• List of tasks:
a) In the article about the St. Louis Blues' origins, what year was the St. Louis Arena built?
b) From the article about the St. Louis Blues' origins, return the stretch from "The two men" through "became Lambeau Field.", copied word for word.

/cdn.vox-cdn.com/uploads/chorus_image/image/63998570/Chicago_Tribune_Mon__Jan_30__1967___1_.0.jpg)
During Game 7 of the Stanley Cup Finals last night, as the St. Louis Blues skated ever closer to the franchise’s first ever championship after 52 seasons, the announcers told the tale of the team’s origins, and the role that Blackhawks owner Arthur Wirtz and James D. Norris played in its creation.
The two men owned the St. Louis Arena, a decaying stadium some 30-something years old, built in 1929, and wanted to sell it. With the NHL seeking to double its team count, league officials added St. Louis as a possible city, in part because the city already had the stadium. As detailed here by our friends at Lighting the Lamp, the Black Hawks (as it was known) duo helped guide the NHL to St. Louis to start in the 1967-68 season, with the stipulation that the owner of the new franchise would also purchase the stadium.
Bears fans watching the Cup may have noted that the story of one Chicago sports team owner helping launch or save a geographic rival sounded familiar. In 1956, George Halas traveled to Green Bay to speak at a public rally and support a referendum to fund a new Packers stadium — what became Lambeau Field.
As WCG friend Laurence Holmes tweeted: “So Halas saves the #Packers. Wirtz helped birth the #Blues.”
So Halas saves the #Packers. Wirtz helps birth the #Blues. Sports...

• Given entries:

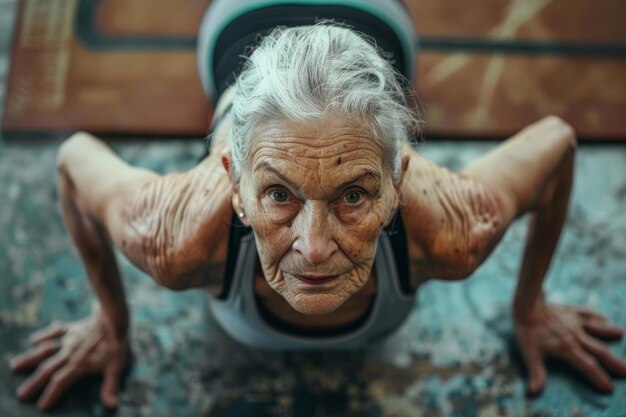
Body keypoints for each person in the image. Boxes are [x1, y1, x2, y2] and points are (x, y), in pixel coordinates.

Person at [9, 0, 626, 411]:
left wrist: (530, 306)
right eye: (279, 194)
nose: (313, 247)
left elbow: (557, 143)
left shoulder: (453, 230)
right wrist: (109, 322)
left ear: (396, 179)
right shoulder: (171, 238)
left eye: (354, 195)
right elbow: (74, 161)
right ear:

• Responses:
a) 1929

b)
The two men owned the St. Louis Arena, a decaying stadium some 30-something years old, built in 1929, and wanted to sell it. With the NHL seeking to double its team count, league officials added St. Louis as a possible city, in part because the city already had the stadium. As detailed here by our friends at Lighting the Lamp, the Black Hawks (as it was known) duo helped guide the NHL to St. Louis to start in the 1967-68 season, with the stipulation that the owner of the new franchise would also purchase the stadium.
Bears fans watching the Cup may have noted that the story of one Chicago sports team owner helping launch or save a geographic rival sounded familiar. In 1956, George Halas traveled to Green Bay to speak at a public rally and support a referendum to fund a new Packers stadium — what became Lambeau Field.